Changing AES secure keys

Use the zkey change command to change the description, the associated volumes, the associated cryptographic coprocessors (APQNs), the sector size, and the volume type of a secure key contained in the secure key repository.

Specify the name of the key that is to be changed using the --name option. You cannot use wildcards.

You can set, replace, add, or remove volume and cryptographic coprocessor (APQN) associations. To set or replace an association, specify the association with the --volumes or the --apqns options. To add an association, specify the new association prefixed with a + sign with the --volumes or the --apqns option. To remove an association, specify the association to remove prefixed with a − sign with the --volumes or the --apqns option.

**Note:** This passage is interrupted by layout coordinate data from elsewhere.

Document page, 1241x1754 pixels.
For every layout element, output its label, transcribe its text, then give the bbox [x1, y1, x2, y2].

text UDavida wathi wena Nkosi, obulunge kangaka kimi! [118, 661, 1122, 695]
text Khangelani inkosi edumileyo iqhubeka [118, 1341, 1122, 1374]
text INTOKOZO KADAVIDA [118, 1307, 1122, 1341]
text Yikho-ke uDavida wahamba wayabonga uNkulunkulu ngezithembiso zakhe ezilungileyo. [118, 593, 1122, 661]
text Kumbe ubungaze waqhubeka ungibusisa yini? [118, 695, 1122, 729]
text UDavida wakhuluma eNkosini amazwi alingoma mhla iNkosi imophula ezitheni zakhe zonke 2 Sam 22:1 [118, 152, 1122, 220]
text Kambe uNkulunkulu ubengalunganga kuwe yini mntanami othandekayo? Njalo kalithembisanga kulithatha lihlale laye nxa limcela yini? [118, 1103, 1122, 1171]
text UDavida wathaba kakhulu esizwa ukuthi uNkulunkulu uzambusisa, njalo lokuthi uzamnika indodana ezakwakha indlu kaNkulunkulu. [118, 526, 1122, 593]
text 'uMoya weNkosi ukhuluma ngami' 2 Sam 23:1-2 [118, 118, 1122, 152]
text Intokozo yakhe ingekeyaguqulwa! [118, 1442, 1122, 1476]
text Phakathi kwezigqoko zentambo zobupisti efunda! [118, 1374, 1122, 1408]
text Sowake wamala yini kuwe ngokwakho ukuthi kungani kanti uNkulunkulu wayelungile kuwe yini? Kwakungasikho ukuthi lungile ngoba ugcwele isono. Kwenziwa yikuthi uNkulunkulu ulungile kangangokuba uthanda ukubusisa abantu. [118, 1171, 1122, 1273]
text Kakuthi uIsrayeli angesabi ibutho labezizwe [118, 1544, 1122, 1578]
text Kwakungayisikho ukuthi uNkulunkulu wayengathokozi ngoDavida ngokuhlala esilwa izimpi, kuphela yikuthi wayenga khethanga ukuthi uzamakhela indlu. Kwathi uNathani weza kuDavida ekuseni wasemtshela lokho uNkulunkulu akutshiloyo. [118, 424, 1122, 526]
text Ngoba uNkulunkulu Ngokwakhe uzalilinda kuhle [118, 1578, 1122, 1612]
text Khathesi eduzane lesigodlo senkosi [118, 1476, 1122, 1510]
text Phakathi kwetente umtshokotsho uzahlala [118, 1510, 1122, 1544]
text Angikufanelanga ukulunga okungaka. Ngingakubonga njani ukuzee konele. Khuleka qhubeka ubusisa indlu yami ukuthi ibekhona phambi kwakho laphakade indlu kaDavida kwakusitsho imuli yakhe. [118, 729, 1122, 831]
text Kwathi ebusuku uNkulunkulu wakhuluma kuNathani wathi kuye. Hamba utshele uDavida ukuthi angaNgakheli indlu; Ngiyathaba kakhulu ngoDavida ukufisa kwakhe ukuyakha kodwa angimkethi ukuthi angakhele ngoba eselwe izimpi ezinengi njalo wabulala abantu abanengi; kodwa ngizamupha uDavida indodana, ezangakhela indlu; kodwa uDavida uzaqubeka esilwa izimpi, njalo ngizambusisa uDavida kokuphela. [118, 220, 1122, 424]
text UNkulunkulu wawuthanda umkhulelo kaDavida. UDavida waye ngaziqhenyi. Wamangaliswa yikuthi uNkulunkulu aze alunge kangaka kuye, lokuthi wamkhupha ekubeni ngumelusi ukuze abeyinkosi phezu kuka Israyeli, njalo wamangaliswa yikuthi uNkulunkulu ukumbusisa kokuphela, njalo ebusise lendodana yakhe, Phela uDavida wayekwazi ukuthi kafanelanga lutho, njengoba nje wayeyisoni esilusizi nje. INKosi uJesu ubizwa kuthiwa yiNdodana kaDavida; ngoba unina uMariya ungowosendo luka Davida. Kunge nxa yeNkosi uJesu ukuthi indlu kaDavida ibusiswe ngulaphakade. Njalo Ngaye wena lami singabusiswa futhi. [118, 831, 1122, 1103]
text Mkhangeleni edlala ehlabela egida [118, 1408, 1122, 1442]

You cannot mix + and − in one specification. You can either add or remove or set the associations with one command.

Note: The secure key itself cannot be changed, only information about the secure key is changed. To rename a secure key, use the rename command. To re-encipher a secure key with a new CCA or EP11 master key, use the reencipher command.

Example:

# zkey change --name secure_xtskey1 --volumes +/dev/mapper/disk2:enc-disk2
# zkey change --name secure_xtskey1 --apqns -04.0039
# zkey change --name secure_xtskey1 --volume-type plain
# zkey change --name secure_xtskey1 --sector-size 4096
Note: Linux™ allows hot-plugging of cryptographic coprocessors (APQNs). You might need to update the APQN associations when an APQN had been added to or removed from the Linux instance.